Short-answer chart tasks
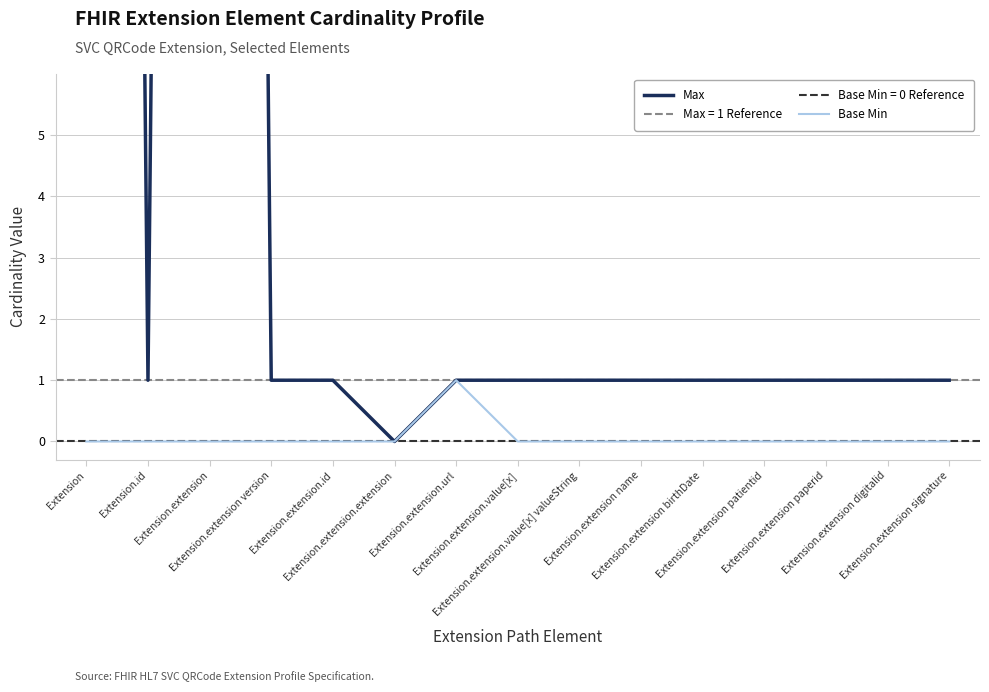

At which category does Max reach its first local valley?

Extension.id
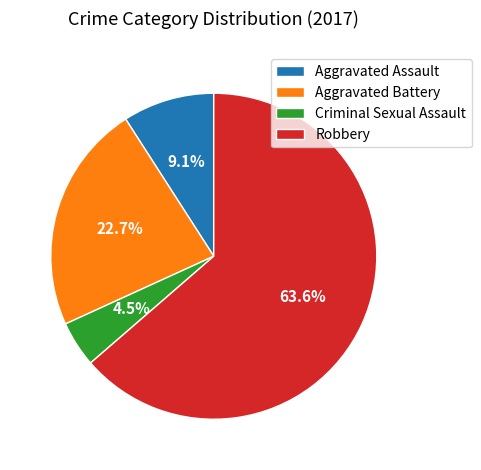

Count the number of slices in the pie.

4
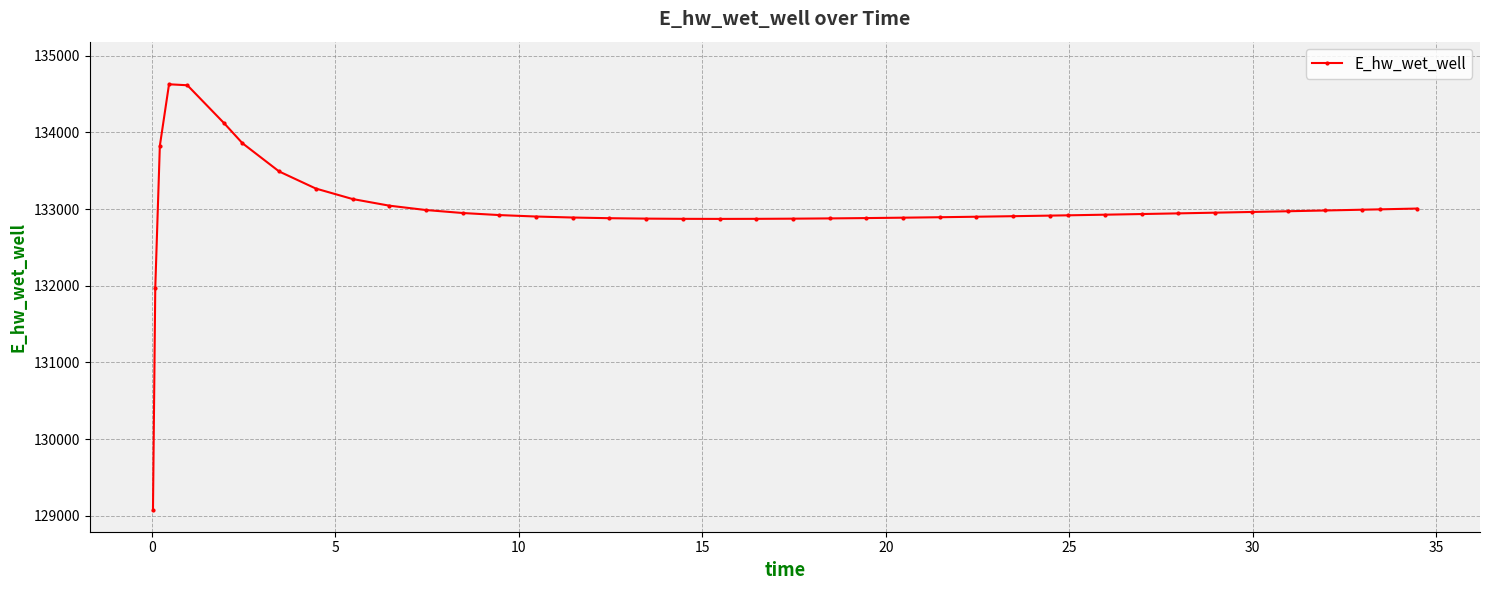

What is the average value?

132994.7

> [WORK TO COMPLETE]
Copy out every one of the lines above without changing a word, omitting the pictures.

> [REPLY]
At which category does Max reach its first local valley?

Extension.id

Count the number of slices in the pie.

4

What is the average value?

132994.7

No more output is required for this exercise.